In many parts of North Africa and the Middle East, large stone corrals were constructed to drive herds of gazelle into, making for an easy ambush. This method of hunting started in prehistoric time, and continued into the early part of the 20th century.

Most species of gazelles have been hunted for food over the course of history. Soemmerring's gazelles are very understudied due to their small numbers. In parts of their former range they are extirpated due to hunting and habitat destruction.
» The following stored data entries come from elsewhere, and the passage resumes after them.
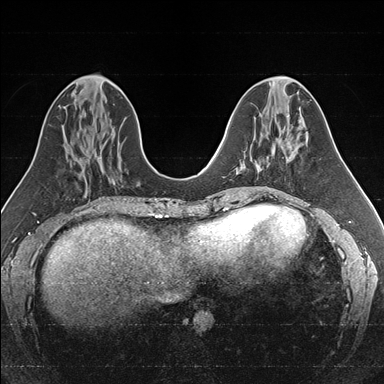
Breast MRI (dynamic contrast-enhanced), one axial slice. Dynamic contrast-enhanced series, time point 2 of 7 at this slice position (early post-contrast). 1.5 T. TE 1.6 ms, TR 4.2 ms. 1 mm slice thickness. 384 × 384 image matrix, field of view 300 × 300 mm. Female patient.
Outlined on this slice (semi-automatic segmentation, software-assisted and operator-edited):
- enhancing-tissue mask used for the functional tumour volume (all voxels passing the contrast-enhancement thresholds inside the analysis volume; usually the tumour): bounding box [x1, y1, x2, y2] px = [258, 164, 268, 167]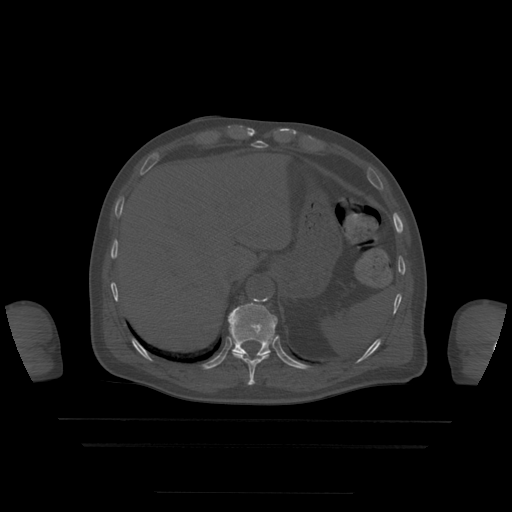
CT including the spine, one axial slice. Position 230 of 522 along the scan axis. Bone window (W 1800 / L 400 HU). 1.25 mm slice thickness. 512 × 512 image matrix, field of view 436 × 436 mm. Patient age 68 years. Case-level facts recorded for this patient, not image findings: primary cancer: urothelial.
Annotated regions visible in this slice (semi-automatic segmentation, software-assisted and operator-edited):
- T10 vertebra: bounding box [x1, y1, x2, y2] px = [232, 351, 269, 386]
- T11 vertebra: [228, 303, 278, 356]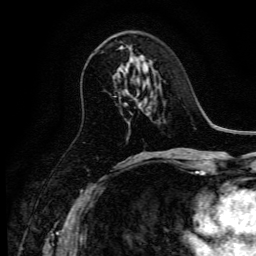
Breast MRI, one axial slice. Position 70 of 134 along the scan axis. Cropped to one breast. Dynamic contrast-enhanced series, time point 2 of 6 at this slice position (early post-contrast). 3 T. TE 4.7 ms, TR 9 ms. 1.2 mm slice thickness. 256 × 256 image matrix, field of view 170 × 170 mm. Female patient.
Annotated regions visible in this slice (semi-automatically segmented with operator editing):
- enhancing-tissue mask used for the functional tumour volume (all voxels passing the contrast-enhancement thresholds inside the analysis volume; usually the tumour): bounding box [x1, y1, x2, y2] px = [120, 46, 123, 49]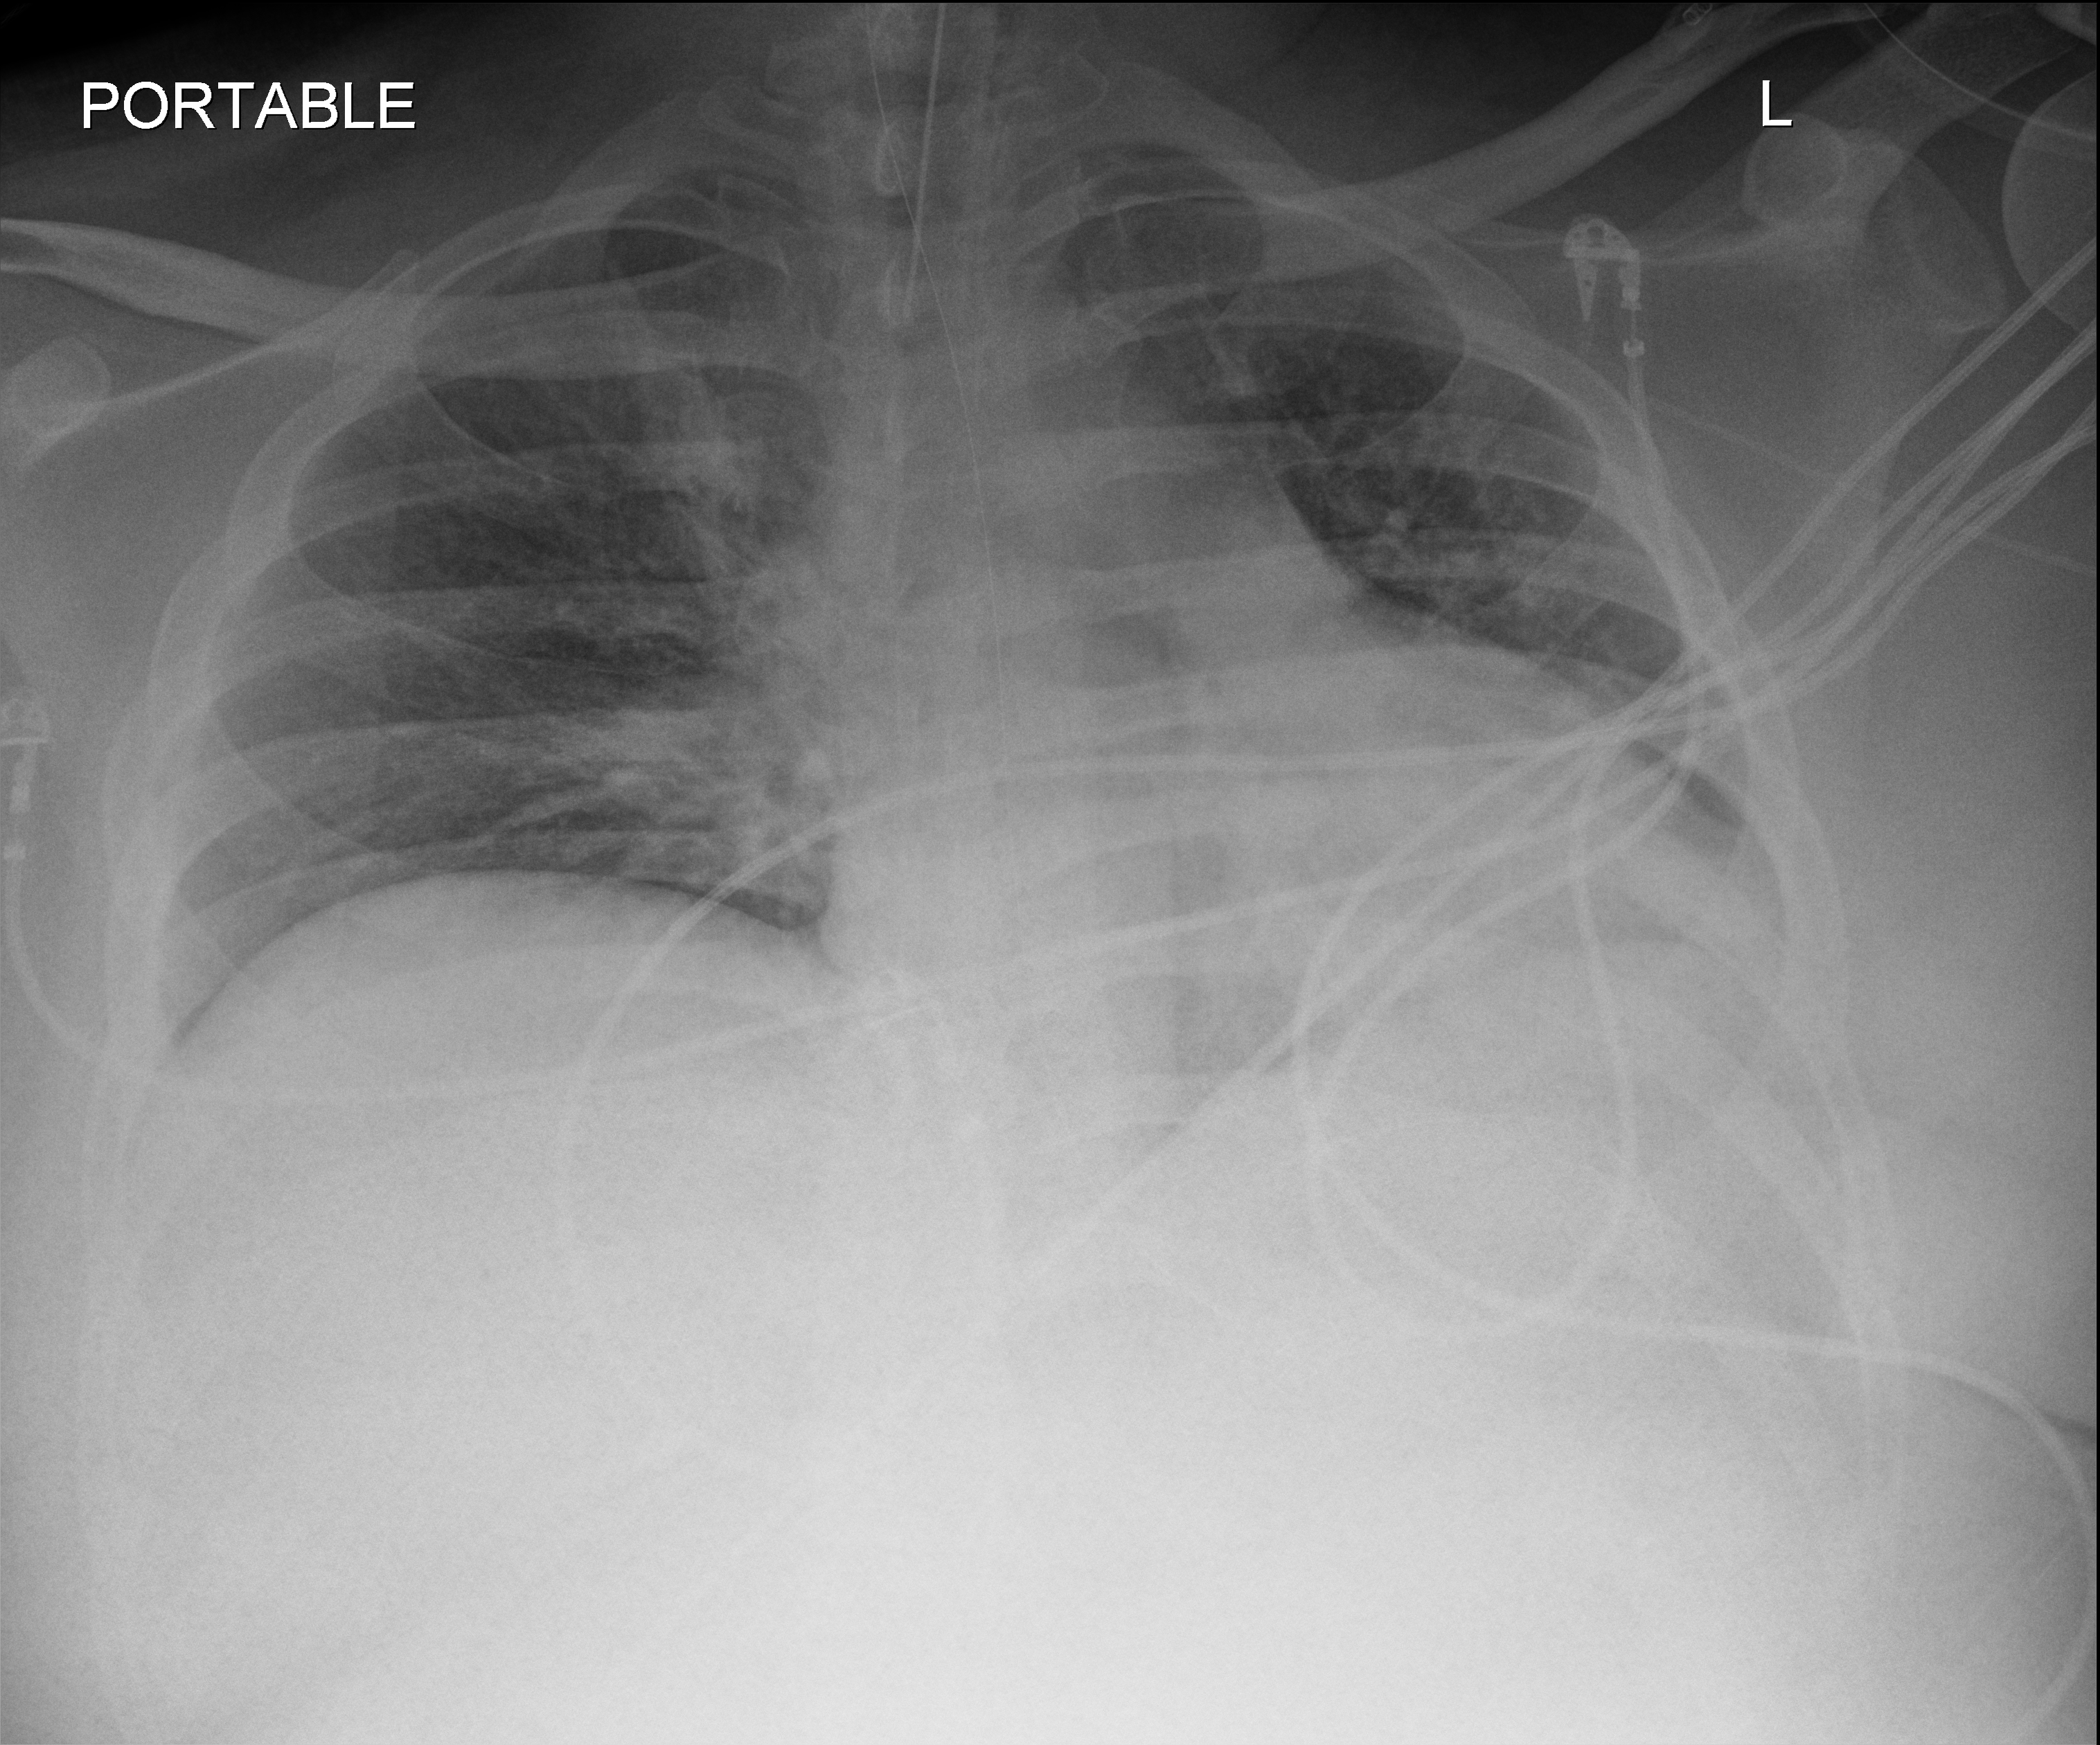
Bedside chest radiograph (digital radiography); anteroposterior (AP) projection. Patient hospitalised with COVID-19; male, aged 18–59 years.
From the hospital-stay record, not from the radiograph (when in the stay this image was taken is not recorded):
- admitted to intensive care during this hospital stay: yes
- mechanically ventilated during this hospital stay: yes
The British businessman and zoo-keeper Alistair McAlpine, described in his 2002 memoir, Adventures Of A Collector, the effect the Gulf War had had on the species as well as others in the region:

A small group of the extremely rare Sömmering's gazelles, along with many other animals in the Old Botanical Gardens of Kuwait City, have been shot by soldiers from Iraq. It is, however, the loss of the plans of the Kuwaiti government to establish a national park along the border with Iraq that is the real tragedy - a park where they intended to reintroduce the Houbara bustard and the Arabian gazelle, a desert reserve to which many of the species now extinct in this region would return.